With higher beta — cyclical sectors leading U.S. equities higher — it is not surprising that some conservatively-positioned high dividend strategies are not keeping pace with the S&P 500. That combined with barely noticeable market volatility could be prompting investors to look for more adventurous corners of the equity market, even with dividend exchange-traded funds.
Adding to the justification for looking beyond high-dividend strategies is that some previously low-yielding sectors, such as consumer discretionary and technology, continue fueling S&P 500 dividend growth, a trend that has been in place for several years.
“The more economically sensitive technology and consumer discretionary sectors' contributions to the S&P 500's indicated dividend rate has climbed to 15.5 percent and 9.0 percent at the end of June 2017, up from 14.7 percent and 8.1 percent at the end of 2012,” said CFRA Research Director of ETF & Mutual Fund Research Todd Rosenbluth in a note out Monday.
Still A Case For High Dividend ETFs
The iShares Core High Dividend ETF HDV has returned just over 4 percent year to date.

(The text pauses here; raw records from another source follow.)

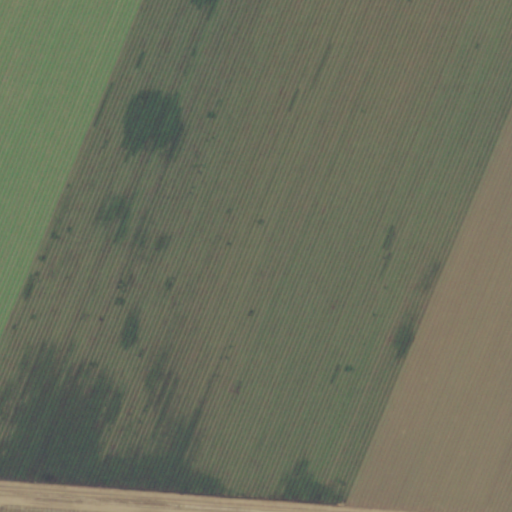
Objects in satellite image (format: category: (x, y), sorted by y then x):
crop: (256, 256)
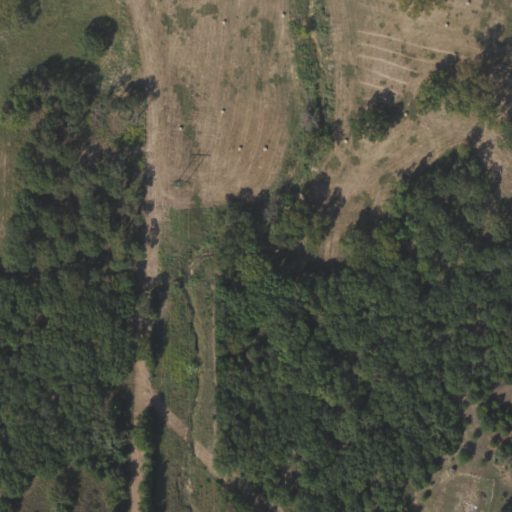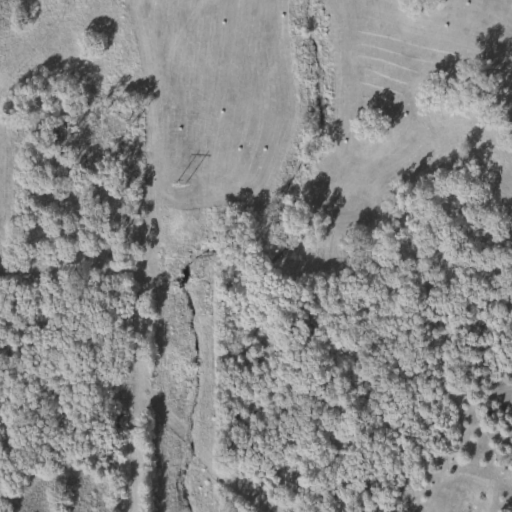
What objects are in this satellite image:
power tower: (180, 185)
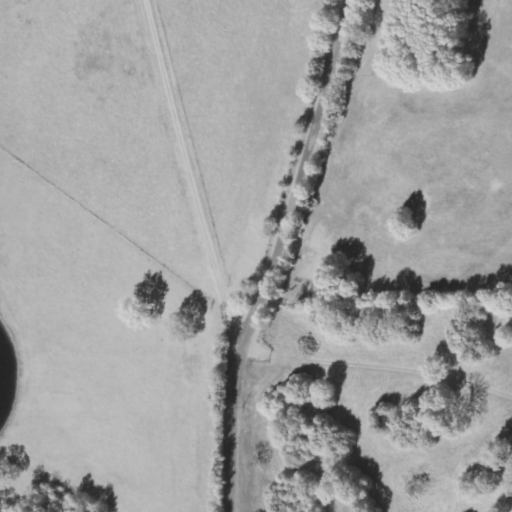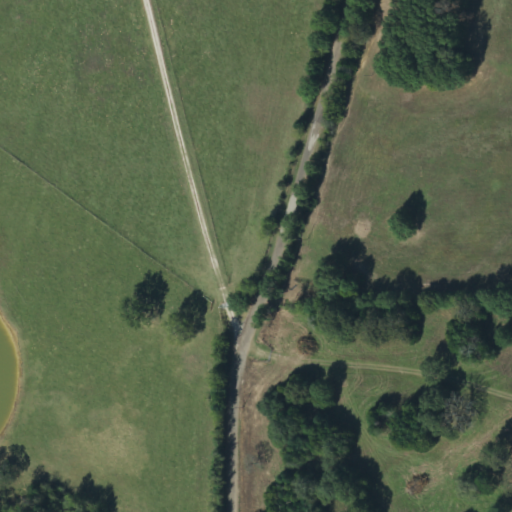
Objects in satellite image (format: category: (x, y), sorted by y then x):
road: (270, 253)
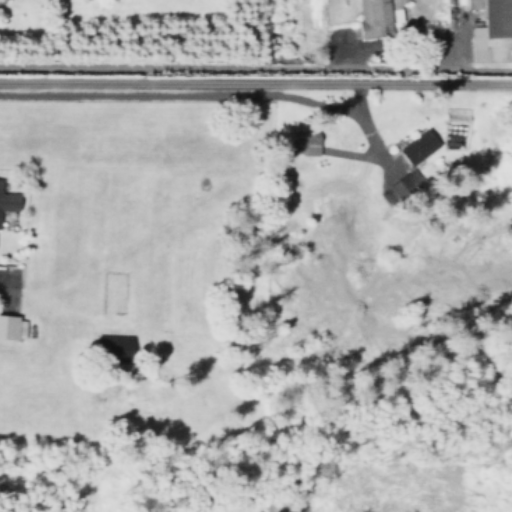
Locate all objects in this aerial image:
building: (379, 16)
building: (490, 25)
road: (256, 58)
building: (312, 143)
building: (421, 146)
building: (403, 189)
building: (9, 201)
building: (13, 327)
building: (116, 346)
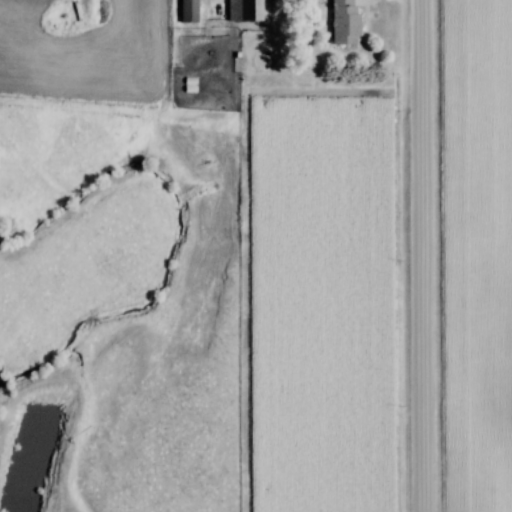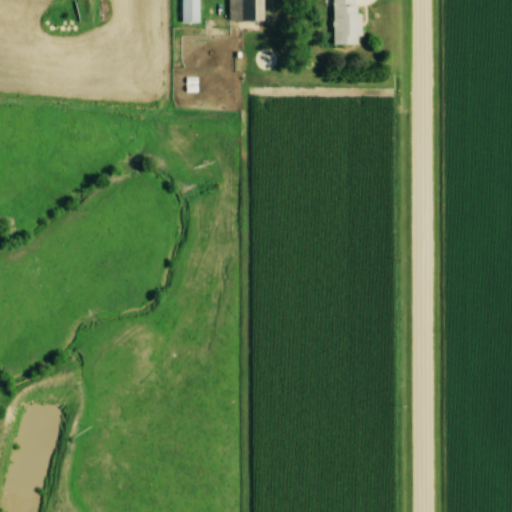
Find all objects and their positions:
building: (247, 9)
building: (190, 11)
building: (181, 12)
building: (235, 13)
building: (346, 22)
crop: (472, 252)
road: (413, 256)
crop: (311, 300)
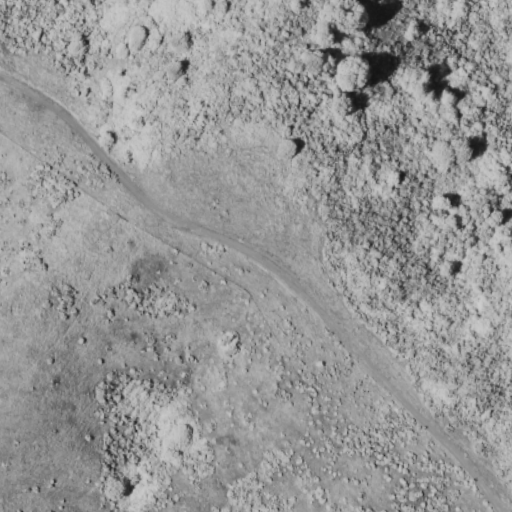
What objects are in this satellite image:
road: (271, 270)
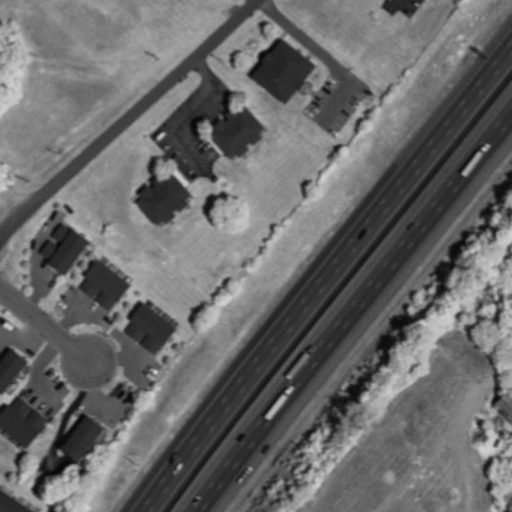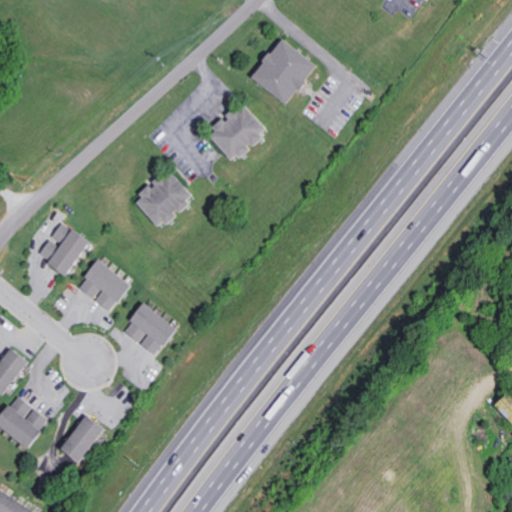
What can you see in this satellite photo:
road: (323, 55)
building: (277, 71)
road: (196, 107)
road: (129, 122)
building: (231, 131)
building: (158, 198)
road: (14, 201)
building: (71, 247)
road: (327, 278)
building: (111, 284)
road: (39, 294)
road: (72, 318)
road: (359, 319)
road: (41, 325)
building: (158, 327)
road: (29, 332)
road: (114, 357)
road: (39, 368)
building: (14, 369)
road: (94, 389)
building: (508, 404)
building: (29, 420)
building: (91, 436)
building: (14, 502)
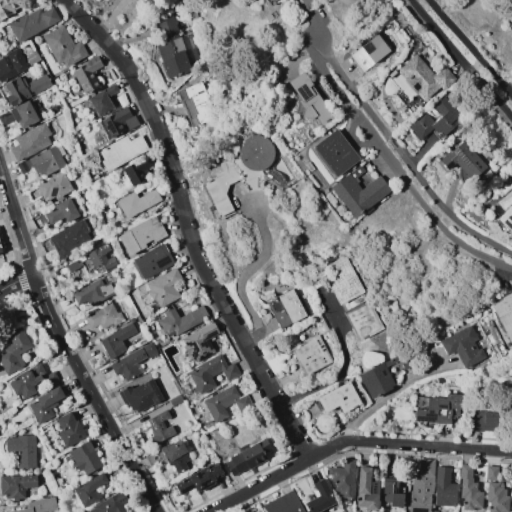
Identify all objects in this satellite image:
building: (268, 1)
road: (432, 2)
building: (9, 6)
building: (8, 8)
building: (32, 23)
building: (33, 24)
building: (63, 47)
building: (64, 47)
road: (470, 47)
building: (171, 49)
building: (173, 50)
building: (368, 52)
road: (460, 61)
building: (11, 64)
building: (11, 65)
building: (86, 75)
building: (88, 75)
building: (423, 77)
building: (24, 88)
building: (26, 88)
building: (1, 95)
building: (307, 98)
building: (102, 100)
building: (103, 101)
building: (196, 104)
building: (194, 107)
building: (23, 114)
building: (24, 115)
building: (6, 118)
building: (435, 120)
building: (117, 122)
building: (119, 122)
building: (29, 142)
building: (30, 142)
building: (121, 151)
building: (123, 151)
building: (254, 152)
building: (256, 153)
building: (334, 153)
road: (402, 160)
building: (463, 160)
building: (45, 161)
building: (42, 162)
building: (136, 170)
building: (139, 170)
road: (397, 171)
building: (53, 187)
building: (54, 187)
building: (221, 187)
building: (221, 191)
building: (32, 193)
building: (358, 193)
building: (136, 202)
building: (138, 203)
building: (504, 210)
building: (61, 211)
building: (61, 212)
road: (18, 219)
building: (38, 220)
road: (187, 227)
building: (141, 235)
road: (104, 236)
building: (144, 236)
building: (69, 238)
building: (70, 238)
building: (1, 249)
building: (91, 261)
building: (151, 261)
building: (153, 263)
road: (239, 279)
building: (342, 280)
building: (343, 282)
road: (17, 283)
building: (163, 287)
building: (165, 288)
building: (90, 292)
building: (284, 308)
building: (286, 309)
building: (504, 315)
building: (102, 317)
building: (180, 320)
building: (181, 321)
building: (362, 321)
building: (363, 322)
building: (115, 341)
building: (198, 342)
building: (200, 343)
building: (462, 346)
building: (13, 349)
building: (310, 355)
building: (310, 355)
building: (131, 362)
road: (342, 364)
building: (210, 373)
building: (212, 373)
building: (29, 380)
building: (376, 381)
road: (390, 394)
road: (94, 395)
building: (140, 395)
building: (338, 398)
building: (224, 403)
building: (45, 404)
building: (226, 404)
building: (437, 409)
building: (483, 420)
building: (159, 426)
building: (68, 429)
road: (353, 443)
building: (21, 449)
building: (175, 455)
building: (84, 458)
building: (246, 458)
building: (491, 473)
building: (198, 479)
building: (341, 480)
building: (15, 485)
building: (443, 488)
building: (89, 490)
building: (365, 490)
building: (468, 490)
building: (390, 493)
building: (496, 497)
building: (320, 498)
building: (283, 503)
building: (38, 506)
road: (151, 509)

That ETF has a trailing 12-month dividend yield of 3.35 percent, well above what investors will find on the S&P 500 or 10-year Treasuries.
“However, in late July, the average dividend yields for the S&P 500 telecom services (4.8 percent), utilities (3.5 percent) and consumer staples (2.7 percent) sectors were above the S&P 500's (2.0 percent) and the consumer discretionary (1.4 percent) along with technology (1.4 percent) sectors,” said Rosenbluth. “For investors seeking above-average income combined with capital appreciation potential, these defensive sectors still offer some strong choices.”
The $6.3 billion HDV holds 74 stocks with 21.3 percent hailing from the consumer staples sector. HDV has been held back by its 16 percent allocation to the energy sector, the worst-performing group in the S&P 500 this year.
A Different Strategy
The PowerShares High Yield Equity Dividend Achievers Portfolio PEY holds 50 stocks and tracks the NASDAQ US Dividend Achievers 50 Index, which employs yield and dividend growth consistency in its weighting methodology.
PEY, which allocates over 30 percent of its weight to small-cap stocks, has a trailing 12-month dividend yield of 3.2 percent. The ETF devotes over 41 percent of its weight to high-yielding utilities and consumer staples names.
CFRA Research has an Overweight rating on HDV and a Market-Weight rating on PEY. PEY, which pays a monthly dividend, is up less than 1 percent year to date.